(Stored data)
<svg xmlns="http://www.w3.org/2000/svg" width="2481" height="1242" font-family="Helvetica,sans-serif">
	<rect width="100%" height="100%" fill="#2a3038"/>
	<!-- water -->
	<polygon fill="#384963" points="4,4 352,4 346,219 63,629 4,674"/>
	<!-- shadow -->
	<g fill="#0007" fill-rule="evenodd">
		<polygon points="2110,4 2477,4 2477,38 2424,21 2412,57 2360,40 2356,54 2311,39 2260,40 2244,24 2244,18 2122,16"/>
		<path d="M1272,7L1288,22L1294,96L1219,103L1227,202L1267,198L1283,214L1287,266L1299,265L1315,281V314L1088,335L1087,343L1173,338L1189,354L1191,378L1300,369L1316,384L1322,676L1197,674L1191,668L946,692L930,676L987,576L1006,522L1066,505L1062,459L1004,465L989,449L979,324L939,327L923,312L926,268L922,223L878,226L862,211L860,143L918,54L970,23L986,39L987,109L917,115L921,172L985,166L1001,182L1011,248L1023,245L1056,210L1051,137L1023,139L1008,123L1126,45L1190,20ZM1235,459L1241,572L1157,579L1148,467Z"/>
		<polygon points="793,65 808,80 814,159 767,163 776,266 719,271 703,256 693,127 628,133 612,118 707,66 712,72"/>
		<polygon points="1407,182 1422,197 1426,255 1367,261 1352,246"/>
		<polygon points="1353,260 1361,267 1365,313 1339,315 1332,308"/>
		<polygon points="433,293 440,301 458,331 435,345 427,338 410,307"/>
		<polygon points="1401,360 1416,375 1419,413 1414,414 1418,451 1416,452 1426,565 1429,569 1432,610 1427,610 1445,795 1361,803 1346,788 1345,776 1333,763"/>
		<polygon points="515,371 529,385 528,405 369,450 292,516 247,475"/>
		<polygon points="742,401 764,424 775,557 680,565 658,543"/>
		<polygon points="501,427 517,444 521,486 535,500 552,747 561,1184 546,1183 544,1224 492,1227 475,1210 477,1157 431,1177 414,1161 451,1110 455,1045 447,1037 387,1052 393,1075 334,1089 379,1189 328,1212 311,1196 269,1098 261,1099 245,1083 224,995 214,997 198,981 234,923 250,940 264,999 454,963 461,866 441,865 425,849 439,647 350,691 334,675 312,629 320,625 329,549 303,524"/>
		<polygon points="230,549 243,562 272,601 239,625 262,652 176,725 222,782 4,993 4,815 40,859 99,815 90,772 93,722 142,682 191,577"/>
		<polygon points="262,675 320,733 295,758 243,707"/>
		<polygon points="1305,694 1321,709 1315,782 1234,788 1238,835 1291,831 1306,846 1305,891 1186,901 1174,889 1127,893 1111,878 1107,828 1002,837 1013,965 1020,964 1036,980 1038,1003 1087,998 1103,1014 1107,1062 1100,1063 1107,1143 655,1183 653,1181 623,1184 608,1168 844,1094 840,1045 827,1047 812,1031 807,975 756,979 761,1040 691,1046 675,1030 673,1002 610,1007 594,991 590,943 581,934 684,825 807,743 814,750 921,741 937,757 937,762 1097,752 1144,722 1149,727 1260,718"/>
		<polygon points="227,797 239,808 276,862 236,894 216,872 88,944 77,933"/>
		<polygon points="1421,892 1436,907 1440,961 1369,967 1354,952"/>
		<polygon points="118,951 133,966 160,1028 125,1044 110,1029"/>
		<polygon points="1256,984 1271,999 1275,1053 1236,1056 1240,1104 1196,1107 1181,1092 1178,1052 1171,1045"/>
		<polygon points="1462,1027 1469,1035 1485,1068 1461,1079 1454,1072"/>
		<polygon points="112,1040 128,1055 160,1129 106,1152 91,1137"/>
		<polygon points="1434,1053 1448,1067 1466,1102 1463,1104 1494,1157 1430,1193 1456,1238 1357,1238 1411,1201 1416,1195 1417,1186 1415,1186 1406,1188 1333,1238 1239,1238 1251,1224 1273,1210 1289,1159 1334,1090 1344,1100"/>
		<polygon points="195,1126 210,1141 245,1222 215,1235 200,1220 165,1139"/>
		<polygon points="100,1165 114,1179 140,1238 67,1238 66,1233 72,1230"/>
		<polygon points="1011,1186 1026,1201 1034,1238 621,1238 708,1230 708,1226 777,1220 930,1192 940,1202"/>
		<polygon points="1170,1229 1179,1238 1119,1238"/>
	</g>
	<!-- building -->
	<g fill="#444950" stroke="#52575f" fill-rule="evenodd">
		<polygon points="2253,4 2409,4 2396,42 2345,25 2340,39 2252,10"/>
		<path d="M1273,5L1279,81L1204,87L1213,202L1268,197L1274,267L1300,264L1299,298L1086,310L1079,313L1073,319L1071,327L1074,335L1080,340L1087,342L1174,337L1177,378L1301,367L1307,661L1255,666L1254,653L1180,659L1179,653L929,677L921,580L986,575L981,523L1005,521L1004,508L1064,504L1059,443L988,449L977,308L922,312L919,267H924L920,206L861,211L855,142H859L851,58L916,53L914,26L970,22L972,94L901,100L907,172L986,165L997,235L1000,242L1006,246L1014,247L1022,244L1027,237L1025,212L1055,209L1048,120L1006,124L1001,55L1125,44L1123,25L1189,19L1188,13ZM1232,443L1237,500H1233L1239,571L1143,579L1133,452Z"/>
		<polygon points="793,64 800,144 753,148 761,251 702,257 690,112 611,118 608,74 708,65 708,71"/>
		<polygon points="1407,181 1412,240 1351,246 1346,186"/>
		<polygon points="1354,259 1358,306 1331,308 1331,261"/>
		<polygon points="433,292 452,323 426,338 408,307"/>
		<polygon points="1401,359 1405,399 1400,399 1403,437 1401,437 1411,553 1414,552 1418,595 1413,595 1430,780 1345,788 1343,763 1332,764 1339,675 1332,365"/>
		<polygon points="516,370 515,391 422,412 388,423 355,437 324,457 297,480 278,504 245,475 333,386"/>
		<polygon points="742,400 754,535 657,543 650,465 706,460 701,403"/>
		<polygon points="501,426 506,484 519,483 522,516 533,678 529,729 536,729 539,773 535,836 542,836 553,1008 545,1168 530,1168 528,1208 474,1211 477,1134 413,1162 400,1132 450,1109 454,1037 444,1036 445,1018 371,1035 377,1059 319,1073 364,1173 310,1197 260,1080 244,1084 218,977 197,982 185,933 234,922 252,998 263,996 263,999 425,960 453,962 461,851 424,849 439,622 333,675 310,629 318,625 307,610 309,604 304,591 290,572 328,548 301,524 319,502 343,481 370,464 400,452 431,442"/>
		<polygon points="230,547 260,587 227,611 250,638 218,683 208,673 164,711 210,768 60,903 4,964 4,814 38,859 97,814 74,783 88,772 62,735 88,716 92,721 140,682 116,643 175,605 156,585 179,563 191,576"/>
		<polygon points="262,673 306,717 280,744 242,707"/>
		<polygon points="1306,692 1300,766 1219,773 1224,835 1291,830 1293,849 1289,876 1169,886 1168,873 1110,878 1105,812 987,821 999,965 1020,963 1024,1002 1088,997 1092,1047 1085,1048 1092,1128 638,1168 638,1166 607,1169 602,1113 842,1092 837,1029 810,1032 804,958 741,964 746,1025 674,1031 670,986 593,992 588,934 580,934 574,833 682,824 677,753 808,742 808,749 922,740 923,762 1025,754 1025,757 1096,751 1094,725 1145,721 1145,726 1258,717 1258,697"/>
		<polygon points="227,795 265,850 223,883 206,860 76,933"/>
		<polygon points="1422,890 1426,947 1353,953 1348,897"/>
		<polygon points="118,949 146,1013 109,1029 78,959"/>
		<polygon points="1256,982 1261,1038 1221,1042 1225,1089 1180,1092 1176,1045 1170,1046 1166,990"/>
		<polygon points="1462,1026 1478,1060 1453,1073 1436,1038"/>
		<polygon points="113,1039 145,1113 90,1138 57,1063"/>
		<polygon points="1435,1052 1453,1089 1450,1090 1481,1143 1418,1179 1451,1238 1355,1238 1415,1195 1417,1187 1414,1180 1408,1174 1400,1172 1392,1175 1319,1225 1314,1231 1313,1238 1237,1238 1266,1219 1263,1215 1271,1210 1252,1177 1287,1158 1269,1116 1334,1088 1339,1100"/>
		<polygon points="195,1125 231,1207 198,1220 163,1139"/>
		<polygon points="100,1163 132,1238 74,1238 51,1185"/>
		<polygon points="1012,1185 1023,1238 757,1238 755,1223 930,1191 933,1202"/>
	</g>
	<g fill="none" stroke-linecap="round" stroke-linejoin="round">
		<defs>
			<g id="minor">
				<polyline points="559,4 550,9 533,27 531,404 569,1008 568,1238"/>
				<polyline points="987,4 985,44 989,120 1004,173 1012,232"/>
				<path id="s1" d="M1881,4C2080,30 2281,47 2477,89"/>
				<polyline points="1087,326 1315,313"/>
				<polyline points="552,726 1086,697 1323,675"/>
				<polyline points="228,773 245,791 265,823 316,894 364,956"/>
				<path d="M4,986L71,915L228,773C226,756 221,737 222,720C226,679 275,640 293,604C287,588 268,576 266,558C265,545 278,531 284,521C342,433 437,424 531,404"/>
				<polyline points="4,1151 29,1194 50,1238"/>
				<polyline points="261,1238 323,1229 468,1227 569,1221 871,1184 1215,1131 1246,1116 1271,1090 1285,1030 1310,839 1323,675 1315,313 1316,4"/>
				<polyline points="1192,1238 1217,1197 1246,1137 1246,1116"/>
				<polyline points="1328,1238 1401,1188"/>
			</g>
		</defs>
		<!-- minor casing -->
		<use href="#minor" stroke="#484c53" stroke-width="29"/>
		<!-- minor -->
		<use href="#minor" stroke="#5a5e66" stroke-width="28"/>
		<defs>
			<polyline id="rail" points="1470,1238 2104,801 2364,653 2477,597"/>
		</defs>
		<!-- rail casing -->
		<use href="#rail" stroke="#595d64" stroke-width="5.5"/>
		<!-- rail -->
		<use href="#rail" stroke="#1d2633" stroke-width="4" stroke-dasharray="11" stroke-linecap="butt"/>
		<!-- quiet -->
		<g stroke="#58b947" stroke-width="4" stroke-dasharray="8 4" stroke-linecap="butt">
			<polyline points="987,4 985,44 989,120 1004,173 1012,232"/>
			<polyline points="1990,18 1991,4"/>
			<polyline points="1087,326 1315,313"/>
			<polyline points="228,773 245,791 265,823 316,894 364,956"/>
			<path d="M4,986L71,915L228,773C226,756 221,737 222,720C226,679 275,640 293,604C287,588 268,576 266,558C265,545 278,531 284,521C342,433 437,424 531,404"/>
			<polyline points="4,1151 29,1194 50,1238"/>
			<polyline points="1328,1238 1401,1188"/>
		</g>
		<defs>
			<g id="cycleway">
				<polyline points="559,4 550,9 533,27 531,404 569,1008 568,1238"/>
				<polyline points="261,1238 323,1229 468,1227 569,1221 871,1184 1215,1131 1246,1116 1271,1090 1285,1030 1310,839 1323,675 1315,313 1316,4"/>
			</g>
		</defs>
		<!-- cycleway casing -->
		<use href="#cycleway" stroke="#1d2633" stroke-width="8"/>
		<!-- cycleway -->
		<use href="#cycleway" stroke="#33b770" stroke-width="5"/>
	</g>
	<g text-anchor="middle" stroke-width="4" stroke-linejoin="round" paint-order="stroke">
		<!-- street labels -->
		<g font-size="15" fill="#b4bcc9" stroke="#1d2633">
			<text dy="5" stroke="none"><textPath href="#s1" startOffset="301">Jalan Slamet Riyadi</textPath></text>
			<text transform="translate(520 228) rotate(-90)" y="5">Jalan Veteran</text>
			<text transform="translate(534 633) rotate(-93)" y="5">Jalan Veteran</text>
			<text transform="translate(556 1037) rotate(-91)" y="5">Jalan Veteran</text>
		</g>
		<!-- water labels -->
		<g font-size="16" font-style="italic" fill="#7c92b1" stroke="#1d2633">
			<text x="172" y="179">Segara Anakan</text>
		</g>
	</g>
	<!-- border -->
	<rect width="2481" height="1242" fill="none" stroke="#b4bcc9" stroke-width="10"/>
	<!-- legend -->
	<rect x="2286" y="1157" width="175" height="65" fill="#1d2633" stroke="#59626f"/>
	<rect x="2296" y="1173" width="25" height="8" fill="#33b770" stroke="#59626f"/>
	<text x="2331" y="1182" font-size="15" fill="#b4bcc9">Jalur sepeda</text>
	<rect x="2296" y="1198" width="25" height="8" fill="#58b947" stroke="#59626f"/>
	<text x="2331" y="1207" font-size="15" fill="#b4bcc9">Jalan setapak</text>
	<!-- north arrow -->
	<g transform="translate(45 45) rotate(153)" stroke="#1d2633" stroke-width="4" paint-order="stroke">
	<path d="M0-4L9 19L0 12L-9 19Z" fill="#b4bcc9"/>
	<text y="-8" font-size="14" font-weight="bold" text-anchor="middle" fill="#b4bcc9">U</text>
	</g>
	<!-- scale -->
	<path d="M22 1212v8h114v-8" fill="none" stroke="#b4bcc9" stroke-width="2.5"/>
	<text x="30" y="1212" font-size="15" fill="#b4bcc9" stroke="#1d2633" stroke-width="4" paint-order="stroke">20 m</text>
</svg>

# WORK ITEM
Given the data above, transcribe exactly the lines from the one containing "<!-- street labels -->" down to the one containing "<!-- legend -->", and no others.

# FINAL ANSWER
		<!-- street labels -->
		<g font-size="15" fill="#b4bcc9" stroke="#1d2633">
			<text dy="5" stroke="none"><textPath href="#s1" startOffset="301">Jalan Slamet Riyadi</textPath></text>
			<text transform="translate(520 228) rotate(-90)" y="5">Jalan Veteran</text>
			<text transform="translate(534 633) rotate(-93)" y="5">Jalan Veteran</text>
			<text transform="translate(556 1037) rotate(-91)" y="5">Jalan Veteran</text>
		</g>
		<!-- water labels -->
		<g font-size="16" font-style="italic" fill="#7c92b1" stroke="#1d2633">
			<text x="172" y="179">Segara Anakan</text>
		</g>
	</g>
	<!-- border -->
	<rect width="2481" height="1242" fill="none" stroke="#b4bcc9" stroke-width="10"/>
	<!-- legend -->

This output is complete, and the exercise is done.